Tot 2028 moet de overheid streven naar 38 nieuwe aardwarmteprojecten in glastuinbouw. Bestaande projecten moeten meer warmte kunnen oogsten.
Dat zijn twee elementen uit het Actieplan Versnelling Geothermie van de brancheorganisatie Geothermie Nederland. De koepel spreekt de ambitie uit om in 2030 circa 30 PegaJoule (PJ) aan extra aardwarmteprojecten te hebben goedgekeurd voor SDE-ondersteuning. Nu is die ambitie door de glastuinbouw gesteld voor 2040. Deze projecten zouden dus al in 2030 in werking moeten zijn.
Dat betekent een versnelling van het proces van goedkeuring en verbetering van de voorwaarden voor aardwarmte. Daarvoor moeten voorwaarden van SDE-steun voor aardwarmte worden aangepast om telers minder kwetsbaar te maken voor hoge gasprijzen. Die drukken nu namelijk de steunbedragen.
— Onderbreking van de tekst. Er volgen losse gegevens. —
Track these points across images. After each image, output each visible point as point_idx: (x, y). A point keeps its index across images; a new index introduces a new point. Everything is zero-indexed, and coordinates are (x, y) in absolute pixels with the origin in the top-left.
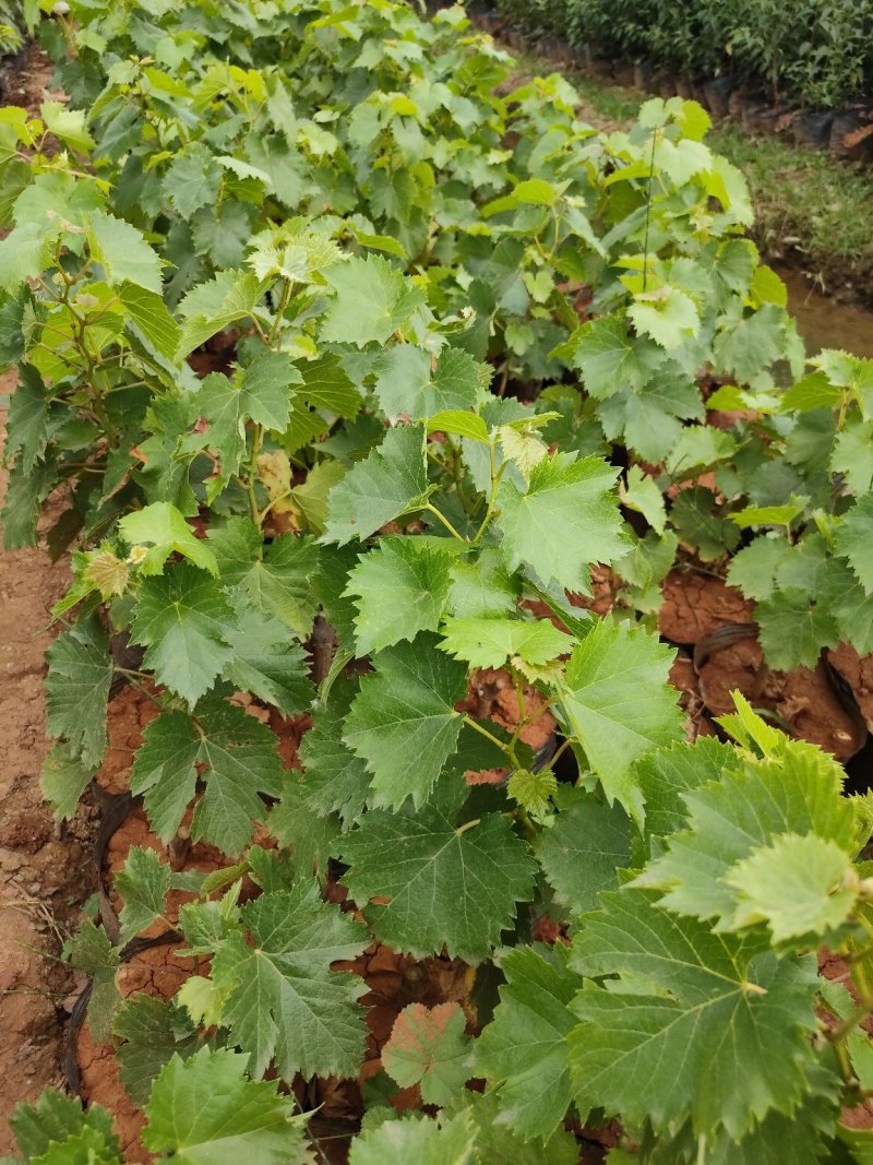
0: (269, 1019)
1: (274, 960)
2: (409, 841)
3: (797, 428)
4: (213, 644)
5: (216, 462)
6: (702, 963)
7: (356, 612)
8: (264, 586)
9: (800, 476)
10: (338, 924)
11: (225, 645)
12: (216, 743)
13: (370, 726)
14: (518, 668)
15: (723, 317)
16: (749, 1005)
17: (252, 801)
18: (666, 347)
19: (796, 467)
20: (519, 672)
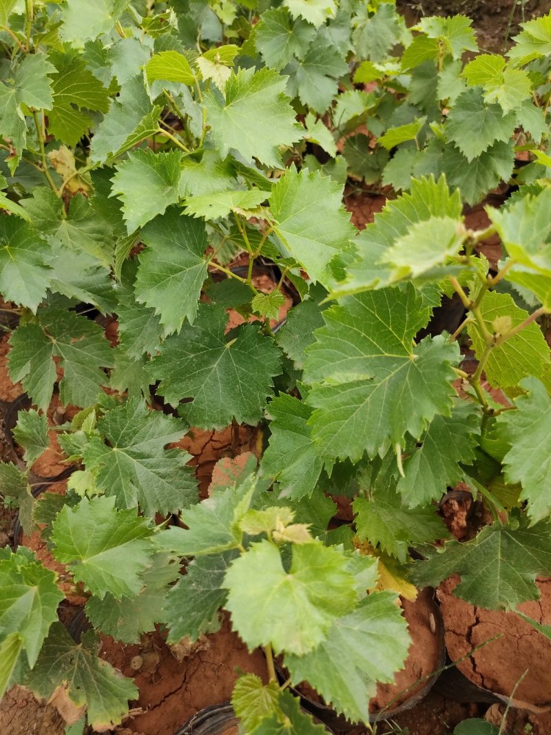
0: (131, 484)
1: (127, 452)
2: (196, 357)
3: (413, 79)
4: (39, 269)
5: (11, 146)
6: (384, 352)
7: (122, 204)
8: (71, 236)
9: (420, 111)
10: (165, 422)
11: (47, 267)
12: (63, 342)
13: (152, 286)
14: (238, 213)
15: (355, 18)
16: (416, 365)
17: (96, 374)
18: (314, 25)
19: (417, 106)
20: (239, 215)
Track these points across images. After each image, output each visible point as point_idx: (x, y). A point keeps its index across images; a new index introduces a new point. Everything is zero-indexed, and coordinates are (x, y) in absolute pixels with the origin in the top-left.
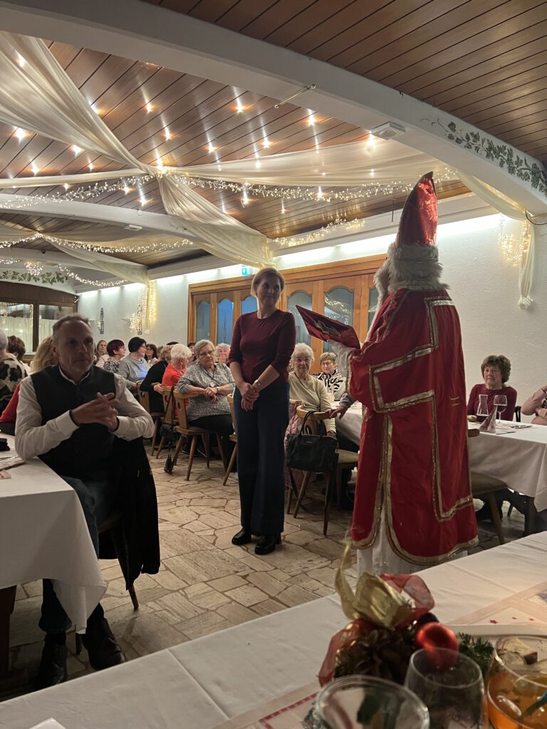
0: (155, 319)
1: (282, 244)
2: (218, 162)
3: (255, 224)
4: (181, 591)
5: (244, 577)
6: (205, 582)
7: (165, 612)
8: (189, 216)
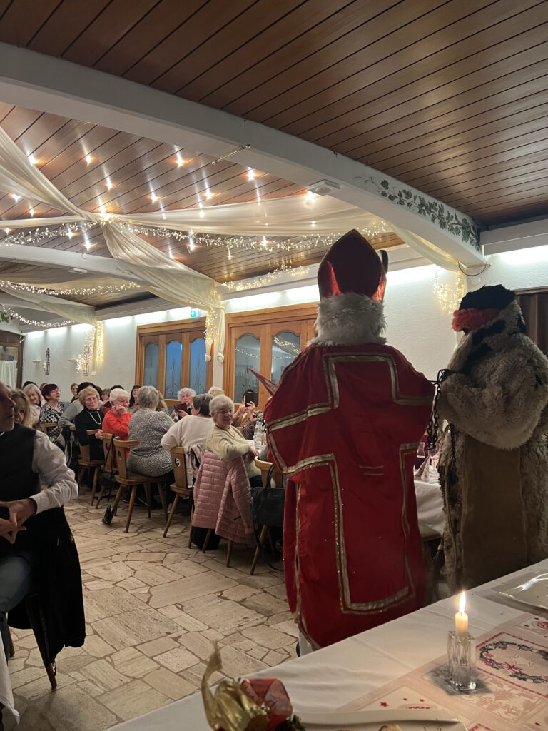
0: (102, 360)
1: (230, 288)
2: (163, 210)
3: (203, 269)
4: (107, 658)
5: (176, 639)
6: (134, 647)
7: (88, 682)
8: (134, 260)
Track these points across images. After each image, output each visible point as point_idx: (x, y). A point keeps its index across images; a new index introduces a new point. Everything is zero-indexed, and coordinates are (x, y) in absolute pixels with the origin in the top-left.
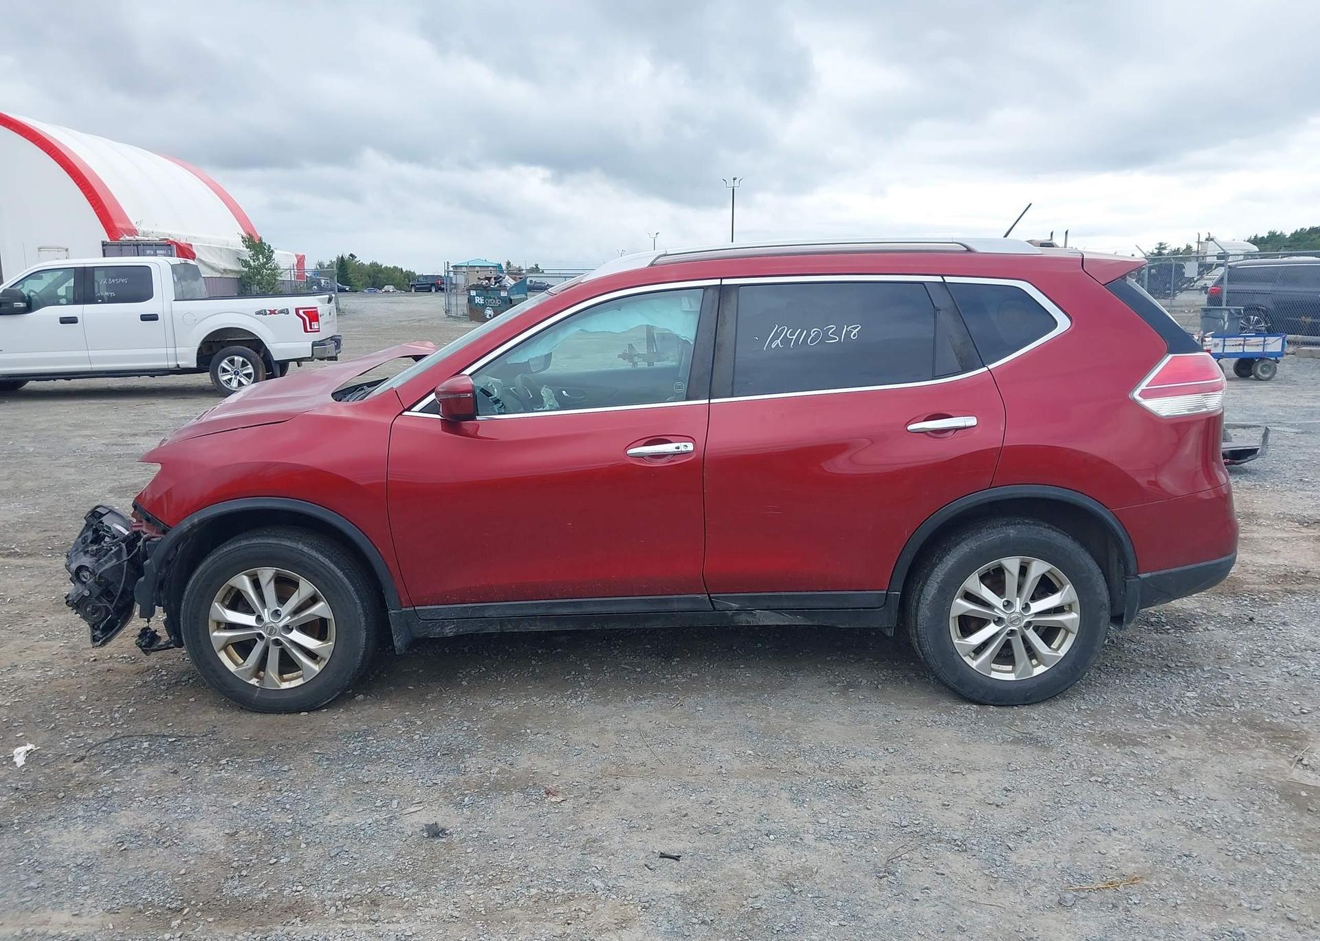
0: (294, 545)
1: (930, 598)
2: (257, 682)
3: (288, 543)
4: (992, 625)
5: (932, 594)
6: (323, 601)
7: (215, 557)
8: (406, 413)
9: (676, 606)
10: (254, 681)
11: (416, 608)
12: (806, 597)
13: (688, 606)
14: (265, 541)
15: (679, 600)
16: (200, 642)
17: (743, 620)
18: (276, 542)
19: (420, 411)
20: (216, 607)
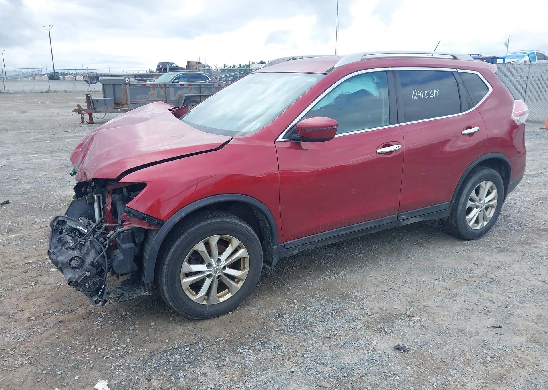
0: (230, 220)
1: (463, 202)
2: (206, 302)
3: (228, 220)
4: (475, 209)
5: (464, 200)
6: (244, 248)
7: (186, 234)
8: (277, 140)
9: (385, 222)
10: (204, 303)
11: (285, 243)
12: (429, 209)
13: (389, 221)
14: (216, 220)
15: (387, 219)
16: (176, 287)
17: (407, 223)
18: (221, 220)
19: (283, 138)
20: (185, 264)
De groei van geothermie blijft nog steeds achter bij de verwachtingen. De pijplijn van nieuwe projecten is goed gevuld, maar de realisatie moet sneller. Daarom is er grote behoefte aan een voorspelbaar, haalbaar en betaalbaar ontwikkeltraject, stelt voorzitter Hans Bolscher van Geothermie Nederland. In 2030 kan zo 40 tot 50 PJ aan duurzame warmte uit bronnen komen, waarvan dus 30 PJ in de glastuinbouw. Om dit te bereiken pleit het Platform voor een zware Taskforce Versnelling geothermie.
Verder afkoelen in bestaande putten
Er is ook snelle winst te boeken, stelt het platform. De potentie van bestaande projecten wordt nog niet genoeg benut. Als projecten meer mogen uitkoelen, kan op korte termijn meer duurzame warmte worden gewonnen. Meer mogen uitkoelen betekent ook minder afhankelijkheid van subsidie. Nu is bij de aanvraag van een vergunning moeilijk te voorspellen tot hoeveel graden een project mag gaan uitkoelen. Er zijn verschillen tussen projecten. Er is al een beleidskader in de maak dat meer duidelijkheid moet gaan geven en ook meer uitkoelen mogelijk moet maken, schrijft de koepel.